Passage cité:
----------

C’est difficile d’expliquer cela avec des mots. Disons qu’il existe à l’intérieur du club des règles que tout le monde doit connaître, et que personne ne doit transgresser. Maintenant, et c’est toute la difficulté, ces règles ne sont pas des règles écrites (sourire)… Il s’agit plus d’un comportement général vis-à-vis de la presse, de l’adversaire, des supporters. Quand tu portes le maillot de la Juventus, tu représentes 12 millions de tifosi: il ne faut jamais oublier que tu es de passage, mais que le club, lui, reste. Ce n’est pas toujours facile à suivre. Il y a ici une certaine exigence de comportement et d’élégance. Pas forcément dans le sens vestimentaire, même s’il est clair que si j’arrivais en bermuda ou en short sur le bord du terrain pour un match de Ligue des Champions, ce ne serait pas très “style Juventus”…

En même temps, vous êtes probablement le premier entraîneur de la Juve à avoir un tatouage (Ferrara a inscrit sur son bras le nombre de scudetti qu’il a gagnés, Ndlr)…

C’est sûr que ce n’est pas Trapattoni qui aurait fait ça… Bon, si j’avais su que je deviendrais un jour entraîneur de la Juventus, je ne me le serais jamais fait, ce tatouage. En même temps, Lapo Elkann a l’écusson du club tatoué sur le bras, donc cela me protège un peu.

En parlant de “style Juventus”, vous avez déclaré que votre équipe serait fidèle à sa tradition. Vous pouvez nous dire comment cela se traduit concrètement, en termes de jeu?

Là encore, il s’agit d’esprit plus que d’un schéma de jeu précis. Être de la Juventus, cela veut dire ne jamais abandonner, et continuer de chercher la victoire en toutes circonstances. Si un joueur n’a pas cela, il ne peut pas jouer à la Juventus. Pour le jeu… Nous ne sommes pas une école de football comme le Barça peut l’être. Eux, en Espagne, ils jouent de la même façon depuis qu’ils sont enfants, et les joueurs sont tous très forts techniquement. Ici en Italie, et encore plus à la Juventus, c’est différent. L’important, c’est de gagner. Nous sommes beaucoup plus portés sur le résultat que sur le contenu. Ce n’est pas pour rien que l’on parle de “style Juventus”, et non de “jeu Juventus”.

Mais vous n’aimeriez pas imposer un style de jeu bien défini? Après tout vous étiez l’an dernier l’entraîneur des équipes de jeunes, c’est quelque chose que vous auriez pu essayer de mettre en place…

La volonté de développer un jeu cohérent est là. Mais c’est un travail de longue haleine, cela ne se fait pas en deux ans. À Barcelone, ils travaillent comme ça depuis des décennies. Selon moi, c’est au niveau global des centres de formation que cela devrait se passer. Hélas, nous n’avons pas cette culture en Italie.

Vous aviez pourtant déclaré cet été que votre module préféré était le 4-3-1-2, avec un dix derrière deux pointes.

----------

Extrait de données:
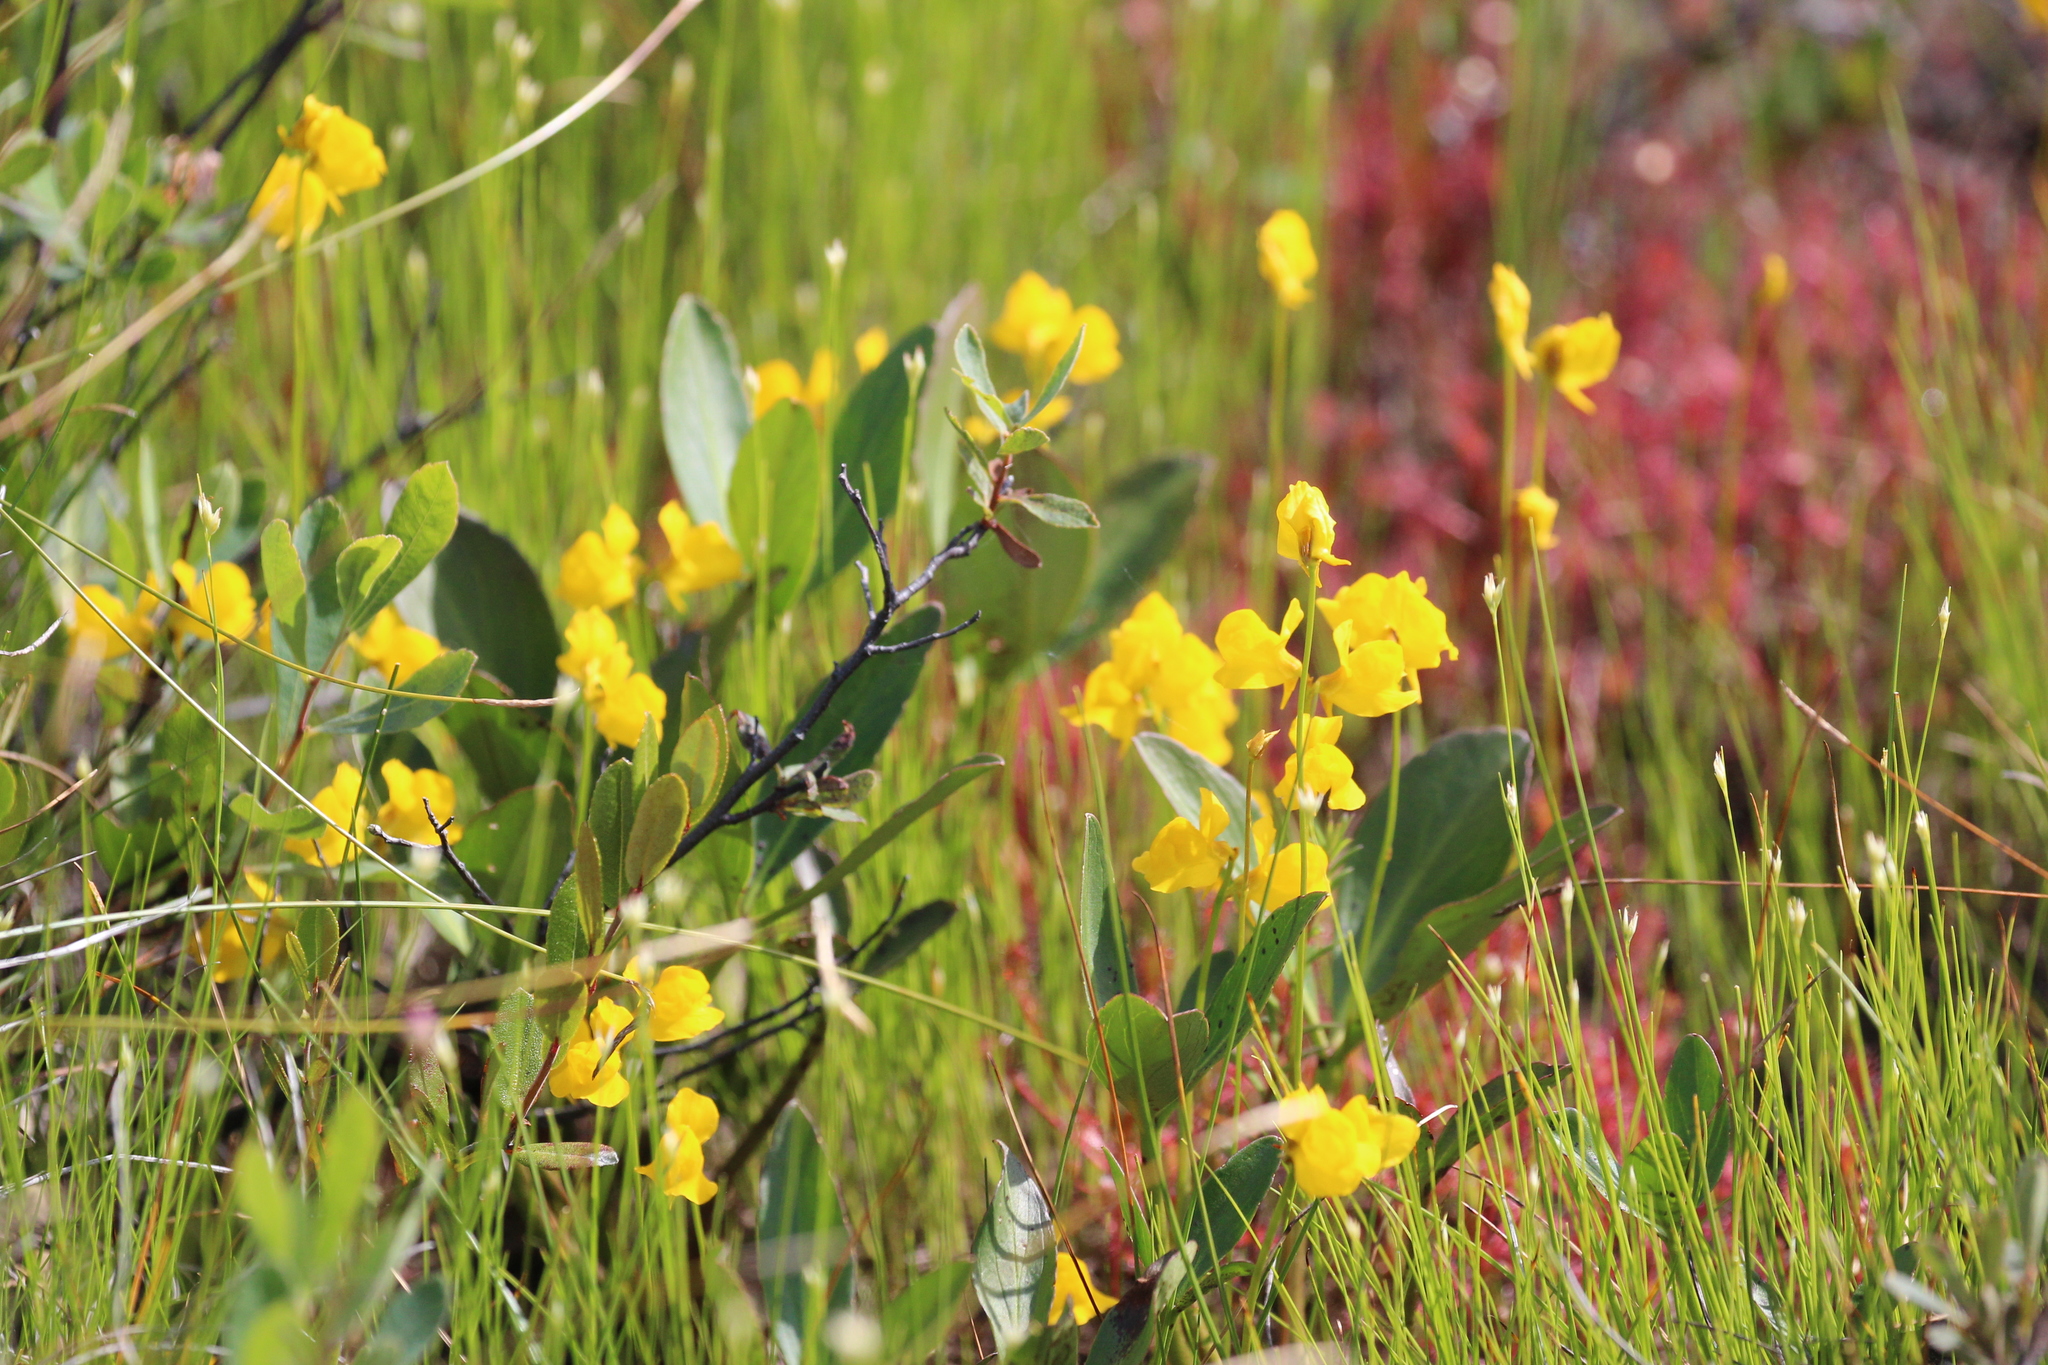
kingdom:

----------

Exercice proposé: Poursuivez l'entretien sur le style Juventus après sa dernière phrase. Ce matériel est sans rapport avec l'entretien sur le style Juventus.

Exercice corrigé:
Nous avons démarré la saison comme ça. Mais je ne suis pas fixé là-dessus. On peut par exemple jouer en 4-3-2-1, en disposant les pointes l’une devant l’autre. Ou évoluer avec trois attaquants. Ou en 4-2-3-1. Les joueurs doivent savoir et connaître différentes manières de jouer, ne serait-ce que pour en changer en fonction de l’adversaire ou de leur condition physique du moment. Les possibilités sont infinies.

Vous partez toujours avec quatre défenseurs.

Oui, car je considère que c’est la meilleure option pour occuper le terrain. Après, vous noterez que lorsque nous attaquons, nous ne restons jamais à quatre derrière, puisqu’un défenseur doit toujours monter. Les joueurs doivent donc savoir couvrir l’équipe et défendre à trois.

Vous avez longtemps joué avec Del Piero, Buffon, Trezeguet… Vous avez même fondé une association avec Cannavaro pour aider les enfants défavorisés de Naples. Quand vous devenez du jour au lendemain l’entraîneur de ces joueurs, ça se passe comment, ils vous vouvoient?

C’est un autre aspect sur lequel on aime bien me critiquer: le fait que je sois ami avec certains joueurs. Oui, je suis ami avec eux. Et alors? C’est inévitable, je me trimballerai cette étiquette encore pendant quelques années. Mais on essaie chacun de rester dans nos rôles. Il y a ceux qui m’appellent Ciro, ceux qui m’appellent Mister, comme Cannavaro, ceux qui m’appellent Mister devant le groupe et qui, lorsqu’on est à deux, m’appellent Ciro. Mais au fond, cela n’a pas d’importance: le respect ne se transmet pas par le tutoiement ou le vouvoiement.

A chaque article qui s’écrit sur vous, le nom de Marcello Lippi ressort. Ça ne vous énerve pas d’être sans cesse associé à votre ancien entraîneur?

On a dit des choses bien pires que cela sur moi (rires). Je ne prends pas ça comme une critique. Lippi est celui qui m’a entraîné le plus longtemps, à Naples puis à la Juve. Et il m’a pris ensuite comme adjoint lors du Mondial 2006. Alors oui, on peut dire qu’il a laissé son empreinte sur moi. D’ailleurs si je pouvais choisir une équipe à qui je souhaite ressembler, je prendrais la Juventus de Lippi, sa première Juve. Elle avait de la force, du caractère, et de la technique: toutes les qualités qui servent pour devenir une grande équipe.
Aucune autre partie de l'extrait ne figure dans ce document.